Em 1983, uma professora da Universidade da Califórnia em Berkeley, sacudiu o mundo acadêmico ao opor à tradição narrativa da arte italiana renascentista, protótipo dos estudos de história da arte ocidental, a cultura visual e descritiva dos mestres holandeses. Em “A Arte de Descrever“, Svetlana Alpers propunha, com base nas obras do século 17 holandês, uma compreensão da pintura independente da tradição textual, da tradução e da parábola. Uma arte para ver, não para ler.
Quarenta anos depois, Alpers publica, aos 88 anos, uma coletânea de textos de quem descompasso com a arte predominantemente discursiva do presente os torna ao mesmo tempo anacrônicos e atuais. Tomando emprestado o título de um ensaio de 1977, de quem sentido talvez soe hoje ainda mais provocador e contundente, “Is Art History?” (arte é história?, Hunters Point Press) reúne textos da autora desde o início dos anos 1960.
Um em privativo (de 2002, até agora inédito) nos fala mais diretamente: “Instances of Distance” (“Instâncias da Intervalo”), sobre os retratos de indígenas que Albert Eckhout, trazido ao Brasil por Maurício de Nassau durante a ocupação holandesa, pintou em meados do século 17. Ao privilégio do olhar, Alpers acrescenta a qualidade da intervalo tão vilipendiada num mundo em que a representação artística vai sendo reduzida, por razões políticas ou morais, ao reconhecimento e à confirmação de modelos e discursos que a precedem.

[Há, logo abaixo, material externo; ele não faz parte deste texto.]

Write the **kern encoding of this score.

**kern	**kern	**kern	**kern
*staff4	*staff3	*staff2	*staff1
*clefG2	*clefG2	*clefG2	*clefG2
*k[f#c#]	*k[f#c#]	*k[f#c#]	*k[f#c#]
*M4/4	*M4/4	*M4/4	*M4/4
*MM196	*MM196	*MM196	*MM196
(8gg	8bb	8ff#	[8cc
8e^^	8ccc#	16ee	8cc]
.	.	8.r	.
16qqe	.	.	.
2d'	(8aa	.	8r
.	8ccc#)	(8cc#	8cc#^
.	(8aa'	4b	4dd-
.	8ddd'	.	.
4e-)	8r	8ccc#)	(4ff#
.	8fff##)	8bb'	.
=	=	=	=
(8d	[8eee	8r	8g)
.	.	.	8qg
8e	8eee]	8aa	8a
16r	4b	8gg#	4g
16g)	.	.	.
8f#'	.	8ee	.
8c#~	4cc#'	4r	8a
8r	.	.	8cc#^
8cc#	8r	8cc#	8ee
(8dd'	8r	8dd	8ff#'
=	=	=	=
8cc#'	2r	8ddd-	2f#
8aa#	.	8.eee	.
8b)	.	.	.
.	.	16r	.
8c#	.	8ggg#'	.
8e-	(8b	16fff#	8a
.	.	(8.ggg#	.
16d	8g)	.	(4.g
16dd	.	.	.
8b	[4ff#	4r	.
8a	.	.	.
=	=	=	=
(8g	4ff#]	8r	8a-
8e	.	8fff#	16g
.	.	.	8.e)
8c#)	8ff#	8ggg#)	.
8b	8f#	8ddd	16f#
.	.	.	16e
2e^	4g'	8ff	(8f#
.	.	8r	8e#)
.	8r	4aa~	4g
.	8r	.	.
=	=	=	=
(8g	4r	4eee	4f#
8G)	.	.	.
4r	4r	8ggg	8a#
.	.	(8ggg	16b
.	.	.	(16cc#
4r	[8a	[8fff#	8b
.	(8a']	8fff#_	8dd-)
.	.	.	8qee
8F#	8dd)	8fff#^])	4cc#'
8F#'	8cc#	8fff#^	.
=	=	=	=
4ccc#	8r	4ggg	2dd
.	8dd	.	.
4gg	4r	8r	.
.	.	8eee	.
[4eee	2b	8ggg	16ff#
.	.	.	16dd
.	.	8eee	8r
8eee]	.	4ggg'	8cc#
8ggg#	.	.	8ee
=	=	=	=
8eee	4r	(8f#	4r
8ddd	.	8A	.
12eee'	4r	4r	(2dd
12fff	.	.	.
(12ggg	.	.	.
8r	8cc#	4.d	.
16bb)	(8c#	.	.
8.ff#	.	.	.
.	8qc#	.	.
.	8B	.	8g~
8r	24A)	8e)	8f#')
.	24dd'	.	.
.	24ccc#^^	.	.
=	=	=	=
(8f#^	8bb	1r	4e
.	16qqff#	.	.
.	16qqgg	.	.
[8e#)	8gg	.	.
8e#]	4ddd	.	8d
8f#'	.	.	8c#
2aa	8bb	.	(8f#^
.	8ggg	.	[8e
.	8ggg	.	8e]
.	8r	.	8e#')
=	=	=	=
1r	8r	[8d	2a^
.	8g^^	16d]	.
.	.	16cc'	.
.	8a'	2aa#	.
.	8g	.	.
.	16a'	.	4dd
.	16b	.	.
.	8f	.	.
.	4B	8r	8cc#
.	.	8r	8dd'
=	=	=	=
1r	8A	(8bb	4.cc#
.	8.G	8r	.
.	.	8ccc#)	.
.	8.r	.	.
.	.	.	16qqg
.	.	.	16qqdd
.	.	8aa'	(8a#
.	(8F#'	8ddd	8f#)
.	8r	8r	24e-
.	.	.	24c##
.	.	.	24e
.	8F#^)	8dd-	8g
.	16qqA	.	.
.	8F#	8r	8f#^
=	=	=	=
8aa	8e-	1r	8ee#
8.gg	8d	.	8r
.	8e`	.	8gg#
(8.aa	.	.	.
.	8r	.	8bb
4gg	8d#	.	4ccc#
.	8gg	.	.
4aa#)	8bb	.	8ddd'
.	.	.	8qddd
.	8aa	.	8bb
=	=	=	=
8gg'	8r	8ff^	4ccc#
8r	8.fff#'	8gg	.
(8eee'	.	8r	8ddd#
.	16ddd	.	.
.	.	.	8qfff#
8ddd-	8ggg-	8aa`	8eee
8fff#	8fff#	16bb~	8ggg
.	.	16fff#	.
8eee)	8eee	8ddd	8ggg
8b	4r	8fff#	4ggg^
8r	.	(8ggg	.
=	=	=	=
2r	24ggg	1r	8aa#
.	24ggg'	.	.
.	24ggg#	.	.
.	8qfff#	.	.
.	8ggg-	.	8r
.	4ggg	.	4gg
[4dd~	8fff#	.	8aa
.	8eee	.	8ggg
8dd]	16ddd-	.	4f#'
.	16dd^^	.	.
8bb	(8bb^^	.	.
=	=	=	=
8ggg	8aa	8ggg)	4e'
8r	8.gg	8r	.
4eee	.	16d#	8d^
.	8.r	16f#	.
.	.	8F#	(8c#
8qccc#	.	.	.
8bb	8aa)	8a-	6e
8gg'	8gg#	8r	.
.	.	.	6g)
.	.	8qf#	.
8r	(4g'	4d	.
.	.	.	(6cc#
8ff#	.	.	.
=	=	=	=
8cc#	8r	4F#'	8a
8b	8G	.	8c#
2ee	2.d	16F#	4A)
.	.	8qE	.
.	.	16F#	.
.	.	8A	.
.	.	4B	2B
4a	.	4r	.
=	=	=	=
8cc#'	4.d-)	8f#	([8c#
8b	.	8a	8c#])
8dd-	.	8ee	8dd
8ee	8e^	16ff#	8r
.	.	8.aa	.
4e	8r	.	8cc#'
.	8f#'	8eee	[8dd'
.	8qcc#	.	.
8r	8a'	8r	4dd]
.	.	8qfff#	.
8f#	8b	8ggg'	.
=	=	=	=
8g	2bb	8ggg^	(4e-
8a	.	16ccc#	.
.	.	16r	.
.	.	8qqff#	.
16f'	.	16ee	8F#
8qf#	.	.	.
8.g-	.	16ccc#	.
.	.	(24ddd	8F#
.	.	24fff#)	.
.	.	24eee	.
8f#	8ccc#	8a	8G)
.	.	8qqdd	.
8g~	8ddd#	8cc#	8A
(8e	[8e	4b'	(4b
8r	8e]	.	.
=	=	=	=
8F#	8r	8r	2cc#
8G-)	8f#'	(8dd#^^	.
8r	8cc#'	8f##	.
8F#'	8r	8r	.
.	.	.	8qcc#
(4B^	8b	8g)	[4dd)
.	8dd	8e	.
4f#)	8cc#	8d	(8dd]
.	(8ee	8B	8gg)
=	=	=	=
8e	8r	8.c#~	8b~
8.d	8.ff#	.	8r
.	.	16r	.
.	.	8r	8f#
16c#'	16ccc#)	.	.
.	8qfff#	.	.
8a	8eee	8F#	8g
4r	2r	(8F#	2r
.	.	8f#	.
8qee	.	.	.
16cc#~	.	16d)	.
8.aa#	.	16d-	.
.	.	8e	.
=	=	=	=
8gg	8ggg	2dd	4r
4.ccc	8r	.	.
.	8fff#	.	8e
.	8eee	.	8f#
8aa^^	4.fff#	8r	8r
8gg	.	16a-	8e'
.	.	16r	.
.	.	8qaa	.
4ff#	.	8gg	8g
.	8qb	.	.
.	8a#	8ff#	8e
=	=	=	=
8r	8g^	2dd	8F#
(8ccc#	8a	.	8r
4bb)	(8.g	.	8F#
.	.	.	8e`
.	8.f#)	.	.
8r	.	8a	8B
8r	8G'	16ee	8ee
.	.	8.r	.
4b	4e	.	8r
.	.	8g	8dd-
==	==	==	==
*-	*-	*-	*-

Houve um tempo em que a qualidade da obra costumava ser medida pela diferença e por sua autonomia, pela revelação surpreendente de sentidos que não podiam ser enunciados de outra forma. Não mais. Alpers lembra a função da intervalo entre a representação e o real, entre a representação e a sua recepção, num momento em que é crescente o interesse não mais pelo confronto, mas pela proximidade, pela identificação, pela “similaridade entre a obra e o testemunha”.
Isso não quer expressar que ela não seja sensível às contradições da história. Quando menciona a missão iluminista de Maurício de Nassau, Alpers não ignora que o patrono das artes e das ciências fosse um proprietário de pessoas escravizadas envolvido pessoalmente no tráfico. Convidada em 2002 para a buraco da exposição das obras de Eckhout trazidas de volta ao Recife, relatou com perplexidade a “idiossincrasia” de um evento em que todos eram brancos, exceto as enormes figuras penduradas nas paredes e as funcionárias que recebiam os convidados num elegante banheiro de mármore.
O que a move, mas, não é o lugar-comum da sátira que supõe que, por serem obras de uma potência colonial, e não mormente importantes do ponto de vista artístico, essas representações nas quais os indígenas aparecem despidos sejam necessariamente depreciativas. É aí que entra a compreensão dos efeitos da intervalo na própria produção da obra.
O que acontece nesses retratos de corpo inteiro e tamanho real é o inverso da desdoiro dos colonizados: o objeto da pintura põe em questão a sua própria estatura, fazendo uma “posição” entre o estranho e o familiar, entre o real e a representação.
Na arte holandesa da estação, retratos desse porte eram reservados a figuras de poder. Ao simbolizar os indígenas à maneira de grandes burgueses, Eckhout produz um estranhamento. O exótico passa a ser real.
Isso não quer expressar que esses retratos sejam uma representação realista dos indígenas, mas que põem em questão a representação dos espectadores, confrontados com um espelho às avessas. No bojo da experiência colonial, esses quadros, de quem valor nominal deveria ser a representação etnográfica do outro, produzem na verdade um estranhamento de si.
“A percepção do estranho é um vista do processo de conscientização e conhecimento forçoso à produção artística.” Alpers aponta dois caminhos possíveis desse processo: tornando estranho o que era familiar ou tornando familiar o que era estranho. Em ambos, a intervalo é a pedra de toque.